Claire squeals and slings her body into the water, covering his mouth before he can finish his thought.

I wriggle free from his grasp right before they start making out, not eager to inadvertently become part of a threesome with my friends.

Morgan watches them make out with a disgusted grimace on her face. “You guys are insufferable.”

She looks so fucking good, it’s painful. And now that I’m less than a foot away from her with no one to distract me, there’s no way I could even try to keep ignoring her.

With our friends occupied, I give in to the pull between us. Leaning in, I lower my voice. “Hate to break it to you, but so are you, little devil.”

Her green eyes flicker with surprise but remain glued on Beau and Claire. “Am I now? Well, it’s a good thing you’ve avoided me all day then. None of the girls you’ve been flirting with looked insufferable .”

Warmth spreads through my chest—she’s jealous. “I’m surprised you care. What is it that you said last night? That this is a transaction? Didn’t know paying attention to you was part of the fee.”

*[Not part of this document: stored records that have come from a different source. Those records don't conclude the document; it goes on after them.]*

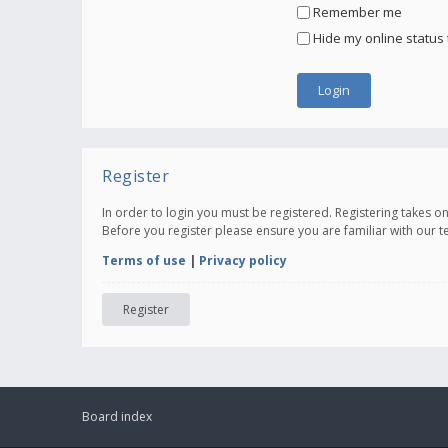
Remember me
Hide my online status 
Register
In order to login you must be registered. Registering takes 
Before you register please ensure you are familiar with our 
Terms of use
|
Privacy policy
Register
Board index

I know I’m goading her—that for the first time ever, I’m giving her a taste of her own medicine. But if I’ve learned anything about Morgan over the past few months, it’s that she isn’t going to admit to anything that makes her feel vulnerable. And there’s nothing more vulnerable to a fiercely independent woman than commitment.

Her throat works as she drops her focus to the empty drink clutched in her hands. “Maybe we need to revisit the terms to something more exclusive.”

I glance to make sure that our friends are still distracted before I take her chin between my fingers, directing her attention back to me. “Maybe we do.”

For a moment, she’s silent. Her hooded eyes search mine like they’re trying to read my thoughts, but I’m not going to step in. I’m going to let her tell me what she’s ready for. Because whatever it is, I’m ready too.

“Uh oh,” Claire sings right as Morgan is about to open her mouth. “Morgs, are you in trouble with Walkie-talkie?”

We both freeze, and the look in her eyes tells me that we’ll continue this discussion later.

“He’s the one in trouble,” she jokes, pulling out of my grasp. “Especially now that he has a new nickname.”

Beau snickers, wiping his mouth with the back of his hand. “So I take it the flirting went well?”